Efficient Analysis of the Distilled Neural Tangent Kernel
This work addresses efficiency issues for researchers and practitioners using NTK methods in machine learning, though it is incremental as it builds on existing projection and distillation techniques.
The paper tackles the computational bottleneck in neural tangent kernel (NTK) methods by compressing the data dimension using NTK-tuned dataset distillation, achieving a 20-100x reduction in Jacobian calculations and up to five orders of magnitude reduction in computational complexity while preserving predictive performance.

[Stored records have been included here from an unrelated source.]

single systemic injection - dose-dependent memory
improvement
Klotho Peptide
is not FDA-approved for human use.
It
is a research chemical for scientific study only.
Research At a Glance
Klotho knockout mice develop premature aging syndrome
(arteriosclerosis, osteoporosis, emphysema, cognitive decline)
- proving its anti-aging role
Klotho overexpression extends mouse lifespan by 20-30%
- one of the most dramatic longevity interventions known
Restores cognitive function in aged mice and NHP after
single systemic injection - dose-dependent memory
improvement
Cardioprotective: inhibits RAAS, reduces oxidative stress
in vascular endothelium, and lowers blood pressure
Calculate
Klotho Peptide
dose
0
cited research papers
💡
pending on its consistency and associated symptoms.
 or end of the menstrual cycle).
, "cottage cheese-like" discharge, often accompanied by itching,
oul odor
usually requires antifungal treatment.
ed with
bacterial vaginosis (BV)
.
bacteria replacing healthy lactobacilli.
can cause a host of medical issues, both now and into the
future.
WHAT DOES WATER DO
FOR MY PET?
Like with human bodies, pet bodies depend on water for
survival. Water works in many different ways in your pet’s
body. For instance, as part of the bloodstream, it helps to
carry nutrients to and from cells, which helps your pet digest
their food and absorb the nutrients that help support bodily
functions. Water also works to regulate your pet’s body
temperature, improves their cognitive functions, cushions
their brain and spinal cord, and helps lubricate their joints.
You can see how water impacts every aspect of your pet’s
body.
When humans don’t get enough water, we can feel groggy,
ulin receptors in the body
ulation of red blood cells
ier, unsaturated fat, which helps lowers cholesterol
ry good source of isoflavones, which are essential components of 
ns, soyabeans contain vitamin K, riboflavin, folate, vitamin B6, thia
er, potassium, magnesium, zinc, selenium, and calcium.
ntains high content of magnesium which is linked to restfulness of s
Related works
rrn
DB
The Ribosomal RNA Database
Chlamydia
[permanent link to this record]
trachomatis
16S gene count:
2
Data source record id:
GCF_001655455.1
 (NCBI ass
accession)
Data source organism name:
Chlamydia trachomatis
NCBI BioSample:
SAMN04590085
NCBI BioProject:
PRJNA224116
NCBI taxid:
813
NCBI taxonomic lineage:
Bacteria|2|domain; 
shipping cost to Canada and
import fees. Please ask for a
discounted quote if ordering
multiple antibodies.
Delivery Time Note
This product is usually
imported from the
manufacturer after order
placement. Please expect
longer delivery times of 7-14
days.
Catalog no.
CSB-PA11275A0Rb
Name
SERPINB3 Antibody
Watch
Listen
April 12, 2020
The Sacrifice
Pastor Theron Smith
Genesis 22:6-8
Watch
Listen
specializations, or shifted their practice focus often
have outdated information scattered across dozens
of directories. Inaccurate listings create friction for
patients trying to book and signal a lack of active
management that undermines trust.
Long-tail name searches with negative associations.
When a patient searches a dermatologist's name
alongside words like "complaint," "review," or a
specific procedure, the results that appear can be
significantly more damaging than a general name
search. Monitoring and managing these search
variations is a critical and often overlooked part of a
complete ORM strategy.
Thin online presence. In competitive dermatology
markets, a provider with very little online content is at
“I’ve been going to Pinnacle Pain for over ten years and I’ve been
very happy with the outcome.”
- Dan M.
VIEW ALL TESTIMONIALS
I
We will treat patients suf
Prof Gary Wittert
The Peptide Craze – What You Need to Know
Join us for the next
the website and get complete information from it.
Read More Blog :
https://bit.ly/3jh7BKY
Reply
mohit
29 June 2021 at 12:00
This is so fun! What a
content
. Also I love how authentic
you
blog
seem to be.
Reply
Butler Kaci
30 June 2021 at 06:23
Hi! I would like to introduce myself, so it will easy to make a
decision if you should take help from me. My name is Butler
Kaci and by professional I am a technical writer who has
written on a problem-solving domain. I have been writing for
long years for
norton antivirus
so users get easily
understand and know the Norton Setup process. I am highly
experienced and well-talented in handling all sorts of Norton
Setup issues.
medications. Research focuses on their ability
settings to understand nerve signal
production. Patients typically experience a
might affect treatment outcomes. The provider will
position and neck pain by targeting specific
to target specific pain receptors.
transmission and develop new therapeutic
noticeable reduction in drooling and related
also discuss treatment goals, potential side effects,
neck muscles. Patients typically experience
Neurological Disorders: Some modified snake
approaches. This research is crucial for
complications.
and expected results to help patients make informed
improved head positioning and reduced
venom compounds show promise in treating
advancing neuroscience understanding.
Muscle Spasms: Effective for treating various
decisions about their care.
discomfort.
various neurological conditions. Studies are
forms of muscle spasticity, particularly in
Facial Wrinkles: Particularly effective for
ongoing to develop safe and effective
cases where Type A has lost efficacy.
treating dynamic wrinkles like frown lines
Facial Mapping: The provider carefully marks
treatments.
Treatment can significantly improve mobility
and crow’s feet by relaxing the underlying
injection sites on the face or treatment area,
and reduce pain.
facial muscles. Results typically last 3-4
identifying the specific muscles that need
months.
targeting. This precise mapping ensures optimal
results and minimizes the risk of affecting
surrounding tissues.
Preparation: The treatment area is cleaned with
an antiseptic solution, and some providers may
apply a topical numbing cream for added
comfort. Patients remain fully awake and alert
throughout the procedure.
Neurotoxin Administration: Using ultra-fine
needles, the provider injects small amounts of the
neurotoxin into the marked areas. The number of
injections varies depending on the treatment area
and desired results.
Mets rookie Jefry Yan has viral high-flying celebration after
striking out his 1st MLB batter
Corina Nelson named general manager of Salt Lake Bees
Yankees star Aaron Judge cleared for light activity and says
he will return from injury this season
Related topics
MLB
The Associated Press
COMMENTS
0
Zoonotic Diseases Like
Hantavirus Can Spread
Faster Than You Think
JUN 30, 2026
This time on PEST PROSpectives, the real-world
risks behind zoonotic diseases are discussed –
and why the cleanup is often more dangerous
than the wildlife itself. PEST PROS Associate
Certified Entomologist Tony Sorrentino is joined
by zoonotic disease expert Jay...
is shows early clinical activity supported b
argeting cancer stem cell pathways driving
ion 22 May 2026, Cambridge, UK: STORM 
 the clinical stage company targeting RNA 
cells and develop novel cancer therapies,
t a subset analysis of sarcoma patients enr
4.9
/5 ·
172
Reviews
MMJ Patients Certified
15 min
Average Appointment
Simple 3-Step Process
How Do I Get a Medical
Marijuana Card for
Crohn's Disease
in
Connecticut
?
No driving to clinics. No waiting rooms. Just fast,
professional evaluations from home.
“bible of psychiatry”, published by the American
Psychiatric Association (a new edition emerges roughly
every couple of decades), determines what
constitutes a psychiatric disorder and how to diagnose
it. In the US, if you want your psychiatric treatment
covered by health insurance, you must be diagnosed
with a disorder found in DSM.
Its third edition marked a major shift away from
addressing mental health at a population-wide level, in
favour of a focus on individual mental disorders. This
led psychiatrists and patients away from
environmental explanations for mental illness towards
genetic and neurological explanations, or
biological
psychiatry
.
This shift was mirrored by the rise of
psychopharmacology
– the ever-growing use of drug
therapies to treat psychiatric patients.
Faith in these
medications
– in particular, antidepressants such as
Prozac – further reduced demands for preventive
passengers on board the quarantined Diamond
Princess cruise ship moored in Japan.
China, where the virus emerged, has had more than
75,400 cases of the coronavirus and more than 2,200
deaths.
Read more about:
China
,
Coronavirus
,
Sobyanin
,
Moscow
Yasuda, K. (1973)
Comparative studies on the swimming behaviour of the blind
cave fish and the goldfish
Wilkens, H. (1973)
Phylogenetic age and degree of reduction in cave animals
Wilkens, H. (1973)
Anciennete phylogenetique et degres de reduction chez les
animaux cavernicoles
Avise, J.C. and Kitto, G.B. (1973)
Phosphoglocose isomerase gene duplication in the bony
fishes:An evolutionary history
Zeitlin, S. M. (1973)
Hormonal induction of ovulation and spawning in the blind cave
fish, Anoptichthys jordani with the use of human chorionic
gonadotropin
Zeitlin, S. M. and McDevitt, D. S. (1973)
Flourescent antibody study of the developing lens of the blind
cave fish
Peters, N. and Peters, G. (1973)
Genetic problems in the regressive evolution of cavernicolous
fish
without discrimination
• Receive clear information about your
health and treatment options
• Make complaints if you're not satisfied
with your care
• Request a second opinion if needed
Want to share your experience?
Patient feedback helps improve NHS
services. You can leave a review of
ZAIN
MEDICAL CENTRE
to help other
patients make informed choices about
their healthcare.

Neural tangent kernel (NTK) methods are computationally limited by the need to evaluate large Jacobians across many data points. Existing approaches reduce this cost primarily through projecting and sketching the Jacobian. We show that NTK computation can also be reduced by compressing the data dimension itself using NTK-tuned dataset distillation. We demonstrate that the neural tangent space spanned by the input data can be induced by dataset distillation, yielding a 20-100$\times$ reduction in required Jacobian calculations. We further show that per-class NTK matrices have low effective rank that is preserved by this reduction. Building on these insights, we propose the distilled neural tangent kernel (DNTK), which combines NTK-tuned dataset distillation with state-of-the-art projection methods to reduce up NTK computational complexity by up to five orders of magnitude while preserving kernel structure and predictive performance.